Dolphin moms use baby talk to call to their young, recordings show

In this undated photo, bottlenose dolphins swim in open waters off Sarasota Bay, Florida. (Sarasota Dolphin Research Program via AP)

WASHINGTON — You know instantly when someone is speaking to an infant or small child. It turns out that dolphin mothers also use a kind of high-pitched baby talk.

A study published Monday found that female bottlenose dolphins change their tone when addressing their calves. Researchers recorded the signature whistles of 19 mother dolphins in Florida, when accompanied by their young offspring and when swimming alone or with other adults.


The dolphin signature whistle is a unique and important signal — akin to calling out their own name.

“They use these whistles to keep track of each other. They’re periodically saying, ‘I’m here, I’m here’,” said study co-author Laela Sayigh, a Woods Hole Oceanographic Institution marine biologist in Massachusetts.

When directing the signal to their calves, the mother’s whistle pitch is higher and her pitch range is greater than usual, according to the study published in the journal, Proceedings of the National Academy of Sciences.

“That was true for every one of the moms in the study, all 19 of them,” said biologist Peter Tyack, a study co-author from the University of St. Andrews in Scotland.

Obtaining this data was no simple feat. Over more than three decades, scientists placed special microphones multiple times on the same wild dolphin mothers in Florida’s Sarasota Bay to record their signature whistles. That included years when they had calves and when they didn’t — dolphin calves stay with their mothers for an average of three years in Sarasota, and sometimes longer.

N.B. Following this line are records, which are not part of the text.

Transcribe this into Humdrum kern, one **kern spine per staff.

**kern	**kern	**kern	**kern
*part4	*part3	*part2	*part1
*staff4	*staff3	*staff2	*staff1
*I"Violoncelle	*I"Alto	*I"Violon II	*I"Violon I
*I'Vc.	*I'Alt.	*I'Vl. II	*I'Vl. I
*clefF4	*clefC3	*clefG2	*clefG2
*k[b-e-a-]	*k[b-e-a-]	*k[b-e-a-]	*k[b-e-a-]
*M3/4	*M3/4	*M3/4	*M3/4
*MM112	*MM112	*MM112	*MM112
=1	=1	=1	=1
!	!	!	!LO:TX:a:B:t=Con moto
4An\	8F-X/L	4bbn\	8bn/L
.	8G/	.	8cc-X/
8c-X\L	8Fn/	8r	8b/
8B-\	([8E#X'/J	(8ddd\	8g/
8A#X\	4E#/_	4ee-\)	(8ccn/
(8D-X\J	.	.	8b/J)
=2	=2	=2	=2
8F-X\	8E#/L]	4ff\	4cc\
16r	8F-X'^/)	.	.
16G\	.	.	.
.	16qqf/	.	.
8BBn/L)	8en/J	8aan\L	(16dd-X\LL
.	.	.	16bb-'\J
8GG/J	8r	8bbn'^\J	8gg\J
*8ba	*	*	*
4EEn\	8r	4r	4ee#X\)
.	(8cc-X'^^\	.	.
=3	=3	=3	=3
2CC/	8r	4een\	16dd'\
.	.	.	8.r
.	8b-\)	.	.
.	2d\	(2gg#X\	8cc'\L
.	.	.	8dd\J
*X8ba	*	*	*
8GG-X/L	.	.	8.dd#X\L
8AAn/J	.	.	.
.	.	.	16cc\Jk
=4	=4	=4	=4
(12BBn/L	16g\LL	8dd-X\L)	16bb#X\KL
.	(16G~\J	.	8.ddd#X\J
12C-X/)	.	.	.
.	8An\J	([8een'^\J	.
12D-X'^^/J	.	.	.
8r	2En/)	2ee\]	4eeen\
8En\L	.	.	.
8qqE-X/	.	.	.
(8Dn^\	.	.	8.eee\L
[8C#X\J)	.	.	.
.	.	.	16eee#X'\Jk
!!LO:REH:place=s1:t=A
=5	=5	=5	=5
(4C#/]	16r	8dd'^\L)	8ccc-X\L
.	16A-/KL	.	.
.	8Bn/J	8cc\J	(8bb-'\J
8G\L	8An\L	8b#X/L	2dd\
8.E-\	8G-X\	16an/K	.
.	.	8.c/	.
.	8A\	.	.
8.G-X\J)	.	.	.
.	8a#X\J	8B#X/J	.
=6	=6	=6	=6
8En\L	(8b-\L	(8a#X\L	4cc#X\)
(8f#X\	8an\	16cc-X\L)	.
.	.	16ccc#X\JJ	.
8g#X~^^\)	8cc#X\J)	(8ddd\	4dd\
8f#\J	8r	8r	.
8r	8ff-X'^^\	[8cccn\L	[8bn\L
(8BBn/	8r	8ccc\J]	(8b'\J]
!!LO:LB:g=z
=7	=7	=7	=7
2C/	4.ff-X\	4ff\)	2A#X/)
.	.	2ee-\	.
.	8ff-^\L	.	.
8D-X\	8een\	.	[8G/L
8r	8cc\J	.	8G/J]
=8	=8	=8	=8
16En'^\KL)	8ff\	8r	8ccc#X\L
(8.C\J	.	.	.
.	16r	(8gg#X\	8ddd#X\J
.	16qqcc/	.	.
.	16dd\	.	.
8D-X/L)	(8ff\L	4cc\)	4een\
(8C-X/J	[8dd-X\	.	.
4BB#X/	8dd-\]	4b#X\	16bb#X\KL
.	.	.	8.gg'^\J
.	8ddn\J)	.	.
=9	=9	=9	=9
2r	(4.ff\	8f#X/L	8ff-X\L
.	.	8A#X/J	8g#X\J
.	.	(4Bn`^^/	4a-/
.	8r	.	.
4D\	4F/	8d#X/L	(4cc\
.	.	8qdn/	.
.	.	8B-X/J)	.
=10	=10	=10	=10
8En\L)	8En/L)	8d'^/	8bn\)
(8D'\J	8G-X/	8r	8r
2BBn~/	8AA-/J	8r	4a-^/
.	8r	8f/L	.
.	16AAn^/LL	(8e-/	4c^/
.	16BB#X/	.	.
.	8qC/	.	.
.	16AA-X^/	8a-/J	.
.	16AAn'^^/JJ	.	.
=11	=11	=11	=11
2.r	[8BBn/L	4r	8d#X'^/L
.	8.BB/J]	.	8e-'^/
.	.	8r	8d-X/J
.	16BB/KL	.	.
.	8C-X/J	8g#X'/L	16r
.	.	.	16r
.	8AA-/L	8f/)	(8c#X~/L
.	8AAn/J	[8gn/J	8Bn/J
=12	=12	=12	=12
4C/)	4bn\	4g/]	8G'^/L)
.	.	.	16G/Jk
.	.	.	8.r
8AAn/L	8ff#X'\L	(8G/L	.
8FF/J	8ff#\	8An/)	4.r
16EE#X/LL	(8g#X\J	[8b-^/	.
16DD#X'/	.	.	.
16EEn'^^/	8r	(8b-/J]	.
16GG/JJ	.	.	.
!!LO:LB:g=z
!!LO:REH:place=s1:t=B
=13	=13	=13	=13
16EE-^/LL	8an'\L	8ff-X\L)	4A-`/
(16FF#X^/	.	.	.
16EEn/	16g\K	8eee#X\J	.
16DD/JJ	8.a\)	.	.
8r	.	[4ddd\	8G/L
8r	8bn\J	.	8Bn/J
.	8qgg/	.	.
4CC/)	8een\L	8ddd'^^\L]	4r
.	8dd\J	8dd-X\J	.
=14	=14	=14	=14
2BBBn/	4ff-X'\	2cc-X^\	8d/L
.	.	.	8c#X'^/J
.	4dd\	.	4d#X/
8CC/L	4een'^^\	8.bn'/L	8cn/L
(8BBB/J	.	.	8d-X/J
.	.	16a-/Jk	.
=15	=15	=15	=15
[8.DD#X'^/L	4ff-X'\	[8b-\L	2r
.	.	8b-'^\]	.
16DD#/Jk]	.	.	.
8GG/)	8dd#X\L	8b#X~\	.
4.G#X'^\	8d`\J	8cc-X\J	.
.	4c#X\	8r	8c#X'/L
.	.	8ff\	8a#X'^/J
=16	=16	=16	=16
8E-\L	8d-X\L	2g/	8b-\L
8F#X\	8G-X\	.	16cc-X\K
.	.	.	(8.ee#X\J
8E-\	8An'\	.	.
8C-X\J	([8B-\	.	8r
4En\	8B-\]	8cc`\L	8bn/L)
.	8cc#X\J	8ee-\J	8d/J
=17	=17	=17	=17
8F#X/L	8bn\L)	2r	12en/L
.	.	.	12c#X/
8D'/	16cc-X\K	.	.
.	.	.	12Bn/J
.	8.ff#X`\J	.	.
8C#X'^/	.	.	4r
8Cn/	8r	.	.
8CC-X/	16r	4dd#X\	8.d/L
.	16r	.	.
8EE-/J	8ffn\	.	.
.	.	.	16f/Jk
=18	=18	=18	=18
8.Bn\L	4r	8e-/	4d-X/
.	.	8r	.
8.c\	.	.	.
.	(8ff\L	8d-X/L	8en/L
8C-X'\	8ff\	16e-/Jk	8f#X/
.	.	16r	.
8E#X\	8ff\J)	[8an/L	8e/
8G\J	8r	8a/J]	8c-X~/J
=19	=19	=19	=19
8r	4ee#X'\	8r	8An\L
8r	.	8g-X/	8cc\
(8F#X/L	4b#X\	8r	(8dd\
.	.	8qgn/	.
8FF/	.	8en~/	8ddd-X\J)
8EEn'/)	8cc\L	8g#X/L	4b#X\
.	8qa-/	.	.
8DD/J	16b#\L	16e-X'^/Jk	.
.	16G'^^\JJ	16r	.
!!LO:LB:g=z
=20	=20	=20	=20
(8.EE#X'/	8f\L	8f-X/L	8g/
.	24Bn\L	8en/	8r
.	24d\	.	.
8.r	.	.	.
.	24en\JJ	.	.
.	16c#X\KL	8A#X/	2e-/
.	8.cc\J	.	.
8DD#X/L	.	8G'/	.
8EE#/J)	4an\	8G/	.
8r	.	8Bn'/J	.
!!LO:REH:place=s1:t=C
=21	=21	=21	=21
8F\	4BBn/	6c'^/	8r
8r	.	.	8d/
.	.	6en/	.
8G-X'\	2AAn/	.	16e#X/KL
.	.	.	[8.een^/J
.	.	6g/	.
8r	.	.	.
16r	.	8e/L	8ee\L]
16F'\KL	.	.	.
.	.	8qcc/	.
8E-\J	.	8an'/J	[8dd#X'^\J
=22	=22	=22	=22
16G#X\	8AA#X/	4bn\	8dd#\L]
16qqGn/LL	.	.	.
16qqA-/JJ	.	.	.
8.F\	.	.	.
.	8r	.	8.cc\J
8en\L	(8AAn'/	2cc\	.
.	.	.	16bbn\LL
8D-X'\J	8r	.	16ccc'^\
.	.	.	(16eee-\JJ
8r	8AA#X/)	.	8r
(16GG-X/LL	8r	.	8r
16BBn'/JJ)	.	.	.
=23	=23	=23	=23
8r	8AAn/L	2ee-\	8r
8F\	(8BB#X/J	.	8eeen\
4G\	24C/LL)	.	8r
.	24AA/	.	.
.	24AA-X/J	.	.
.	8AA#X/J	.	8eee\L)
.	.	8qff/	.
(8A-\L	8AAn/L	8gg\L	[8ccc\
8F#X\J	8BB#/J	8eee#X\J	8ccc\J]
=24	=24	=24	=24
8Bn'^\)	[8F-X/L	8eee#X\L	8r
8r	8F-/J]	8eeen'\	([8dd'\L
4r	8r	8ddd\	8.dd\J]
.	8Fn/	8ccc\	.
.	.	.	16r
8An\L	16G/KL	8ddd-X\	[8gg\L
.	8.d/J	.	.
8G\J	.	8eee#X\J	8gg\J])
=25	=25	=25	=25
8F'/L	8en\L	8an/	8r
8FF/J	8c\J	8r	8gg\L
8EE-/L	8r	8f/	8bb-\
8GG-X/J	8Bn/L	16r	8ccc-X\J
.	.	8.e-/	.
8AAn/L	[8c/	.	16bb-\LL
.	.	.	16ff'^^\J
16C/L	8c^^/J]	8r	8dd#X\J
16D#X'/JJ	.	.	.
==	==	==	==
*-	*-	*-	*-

Fathers don’t play a prolonged role in parenting.

“This is unprecedented, absolutely fantastic data,” said Mauricio Cantor, an Oregon State University marine biologist.

Why people, dolphins or other creatures use baby talk isn’t certain, but scientists believe it may help offspring learn to pronounce novel sounds. Research dating back to the 1980s suggests that human infants may pay more attention to speech with a greater pitch range. Female rhesus monkeys may alter their calls to attract and hold offspring’s attention. And Zebra finches elevate their pitch and slow down their songs to address chicks, perhaps making it easier to learn birdsong.

For the dolphin study, the researchers focused solely on the signature call, so they don’t know if dolphins also use baby talk for other exchanges — or whether it helps their offspring learn to “talk” as it seems to do with humans.

A possible reason for using specific pitches is to catch the kids’ attention.